▸ AIM OF THE TASK
Would you print the lines below exactly, beginning at the line that has "par Stéphanie Beaujan" and stopping after the line that has "les propriétaires qui"? Only those lines, and no pictures.

▸ SUPPLIED MATERIAL
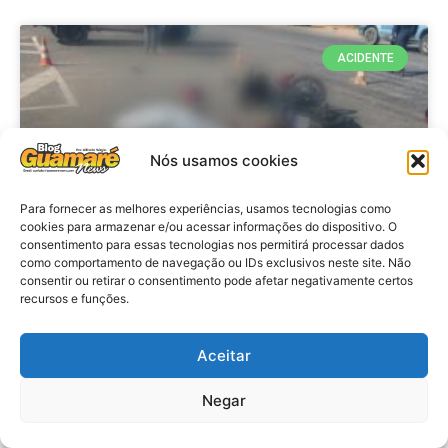
ACIDENTE
Nós usamos cookies
Para fornecer as melhores experiências, usamos tecnologias como
cookies para armazenar e/ou acessar informações do dispositivo. O
consentimento para essas tecnologias nos permitirá processar dados
como comportamento de navegação ou IDs exclusivos neste site. Não
consentir ou retirar o consentimento pode afetar negativamente certos
Acidente: A caminho do trabalho
recursos e funções.
professora se envolve em
acidente e vai a obito na RN 118
Aceitar
no Alto do Rodrigues, RN
Negar
VER MATÉRIA »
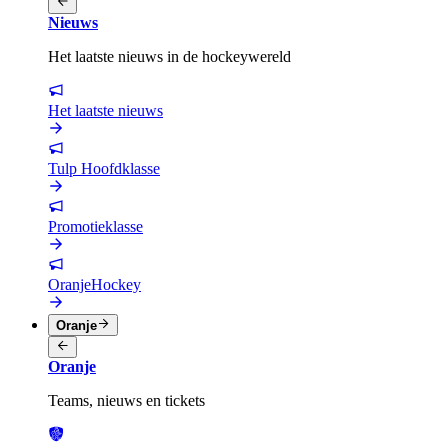
Nieuws
Het laatste nieuws in de hockeywereld
Het laatste nieuws
Tulp Hoofdklasse
Promotieklasse
OranjeHockey
Oranje
Oranje
Teams, nieuws en tickets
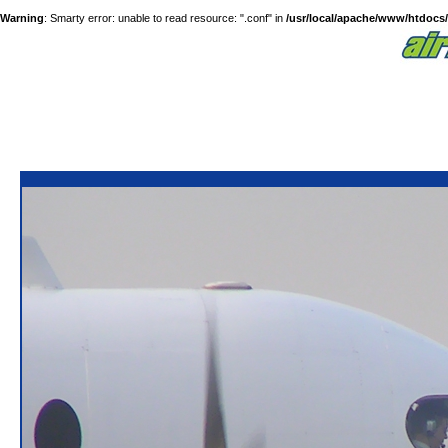
Warning
: Smarty error: unable to read resource: ".conf" in
/usr/local/apache/www/htdocs/a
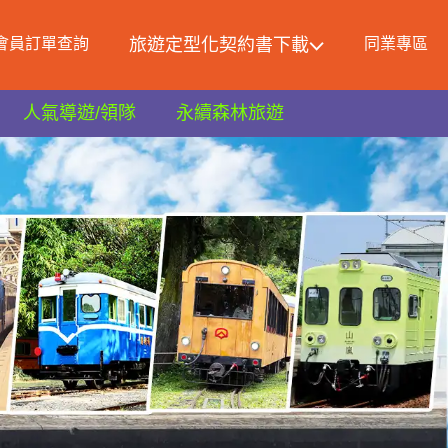
會員訂單查詢
旅遊定型化契約書下載
同業專區
人氣導遊/領隊
永續森林旅遊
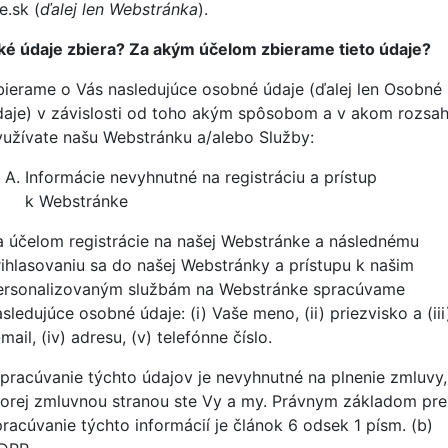
fe.sk (
ďalej len
Webstránka
).
ké údaje zbiera? Za akým účelom zbierame tieto údaje?
bierame o Vás nasledujúce osobné údaje (ďalej len Osobné
daje) v závislosti od toho akým spôsobom a v akom rozsa
yužívate našu Webstránku a/alebo Služby:
Informácie nevyhnutné na registráciu a prístup
k Webstránke
a účelom registrácie na našej Webstránke a následnému
rihlasovaniu sa do našej Webstránky a prístupu k našim
ersonalizovaným službám na Webstránke spracúvame
sledujúce osobné údaje: (i) Vaše meno, (ii) priezvisko a (iii
mail, (iv) adresu, (v) telefónne číslo.
pracúvanie týchto údajov je nevyhnutné na plnenie zmluvy,
torej zmluvnou stranou ste Vy a my. Právnym základom pre
pracúvanie týchto informácií je článok 6 odsek 1 písm. (b)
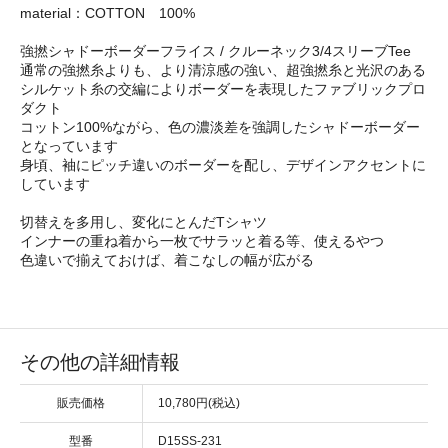
material：COTTON 100%
強撚シャドーボーダーフライス / クルーネック3/4スリーブTee
通常の強撚糸よりも、より清涼感の強い、超強撚糸と光沢のある
シルケット糸の交編によりボーダーを表現したファブリックプロ
ダクト
コットン100%ながら、色の濃淡差を強調したシャドーボーダー
となっています
身頃、袖にピッチ違いのボーダーを配し、デザインアクセントに
しています
切替えを多用し、変化にとんだTシャツ
インナーの重ね着から一枚でサラッと着る等、使えるやつ
色違いで揃えておけば、着こなしの幅が広がる
その他の詳細情報
販売価格
10,780円(税込)
型番
D15SS-231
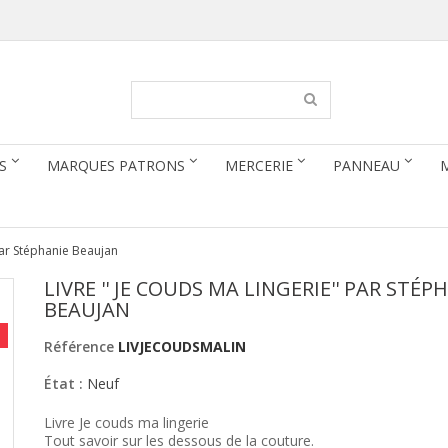
S
MARQUES PATRONS
MERCERIE
PANNEAU
 par Stéphanie Beaujan
LIVRE '' JE COUDS MA LINGERIE'' PAR STÉP
BEAUJAN
!
Référence
LIVJECOUDSMALIN
État :
Neuf
Livre Je couds ma lingerie
Tout savoir sur les dessous de la couture.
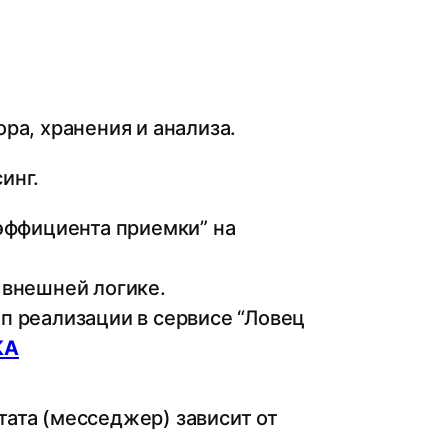
ра, хранения и анализа.
инг.
эффициента приемки” на
 внешней логике.
п реализации в сервисе “Ловец
КА
ата (месседжер) зависит от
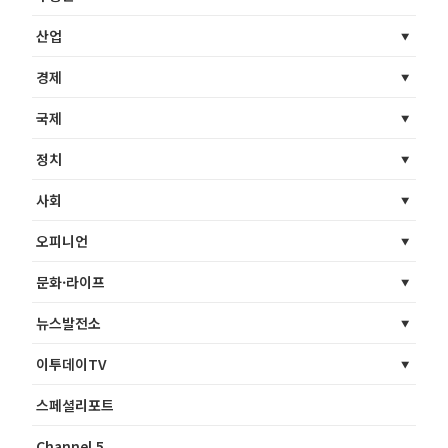
산업
경제
국제
정치
사회
오피니언
문화·라이프
뉴스발전소
이투데이TV
스페셜리포트
Channel 5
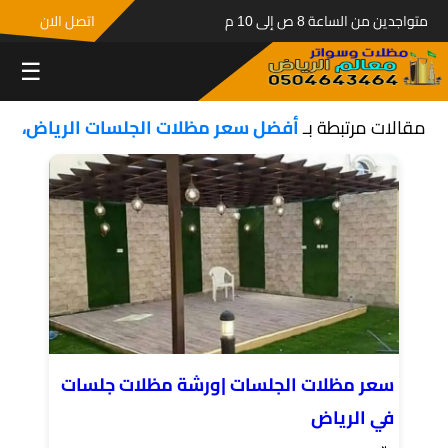
متواجدين من الساعة 8 ص إلى 10 م
اتصل الان
☰
مقالات مرتبطة بـ
أفضل سعر مظلات الجلسات الرياض،
سعر مظلات الجلسات |ورشة مظلات جلسات
في الرياض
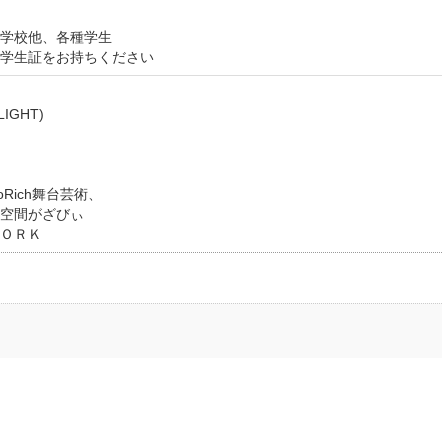
学校他、各種学生
学生証をお持ちください
IGHT)
Rich舞台芸術、
間がざびぃ
ＯＲＫ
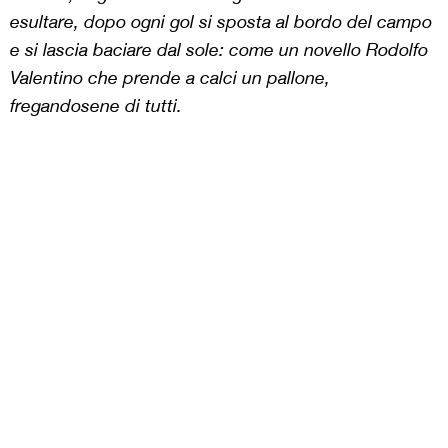
esultare, dopo ogni gol si sposta al bordo del campo
e si lascia baciare dal sole: come un novello Rodolfo
Valentino che prende a calci un pallone,
fregandosene di tutti.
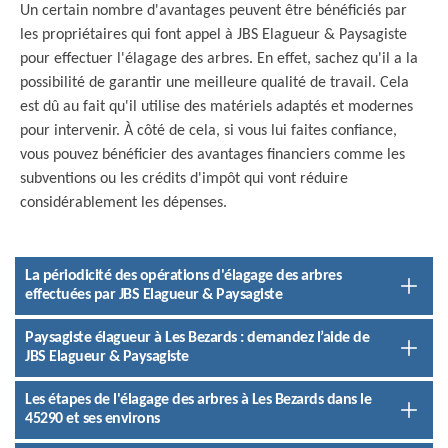
Un certain nombre d'avantages peuvent être bénéficiés par
les propriétaires qui font appel à JBS Elagueur & Paysagiste
pour effectuer l'élagage des arbres. En effet, sachez qu'il a la
possibilité de garantir une meilleure qualité de travail. Cela
est dû au fait qu'il utilise des matériels adaptés et modernes
pour intervenir. À côté de cela, si vous lui faites confiance,
vous pouvez bénéficier des avantages financiers comme les
subventions ou les crédits d'impôt qui vont réduire
considérablement les dépenses.
La périodicité des opérations d'élagage des arbres
effectuées par JBS Elagueur & Paysagiste
Paysagiste élagueur à Les Bezards : demandez l’aide de
JBS Elagueur & Paysagiste
Les étapes de l'élagage des arbres à Les Bezards dans le
45290 et ses environs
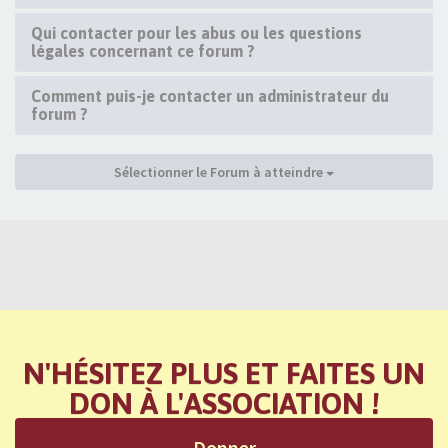
Qui contacter pour les abus ou les questions
légales concernant ce forum ?
Comment puis-je contacter un administrateur du
forum ?
Sélectionner le Forum à atteindre
N'HÉSITEZ PLUS ET FAITES UN
DON À L'ASSOCIATION !
Donner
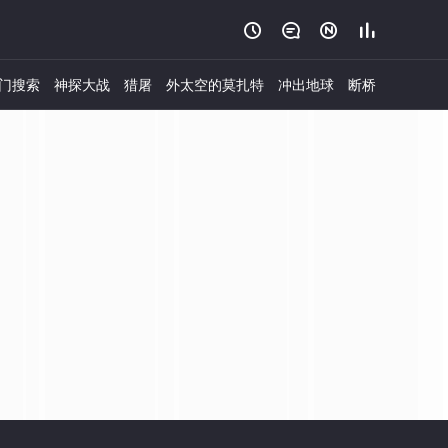




门搜索
神探大战
猎屠
外太空的莫扎特
冲出地球
断桥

▸ EXPECTED ANSWER
 par Stéphanie Beaujan
LIVRE '' JE COUDS MA LINGERIE'' PAR STÉP
BEAUJAN
!
Référence
LIVJECOUDSMALIN
État :
Neuf
Livre Je couds ma lingerie
Tout savoir sur les dessous de la couture.
ра, хранения и анализа.
инг.
эффициента приемки” на
 внешней логике.
п реализации в сервисе “Ловец
КА
ата (месседжер) зависит от
산업
경제
국제
정치
사회
오피니언
문화·라이프
뉴스발전소
이투데이TV
스페셜리포트
Channel 5
متواجدين من الساعة 8 ص إلى 10 م
اتصل الان
☰
مقالات مرتبطة بـ
أفضل سعر مظلات الجلسات الرياض،
سعر مظلات الجلسات |ورشة مظلات جلسات
في الرياض
学校他、各種学生
学生証をお持ちください
IGHT)
Rich舞台芸術、
間がざびぃ
ＯＲＫ
esultare, dopo ogni gol si sposta al bordo del campo
e si lascia baciare dal sole: come un novello Rodolfo
Valentino che prende a calci un pallone,
fregandosene di tutti.
Un certain nombre d'avantages peuvent être bénéficiés par
les propriétaires qui font appel à JBS Elagueur & Paysagiste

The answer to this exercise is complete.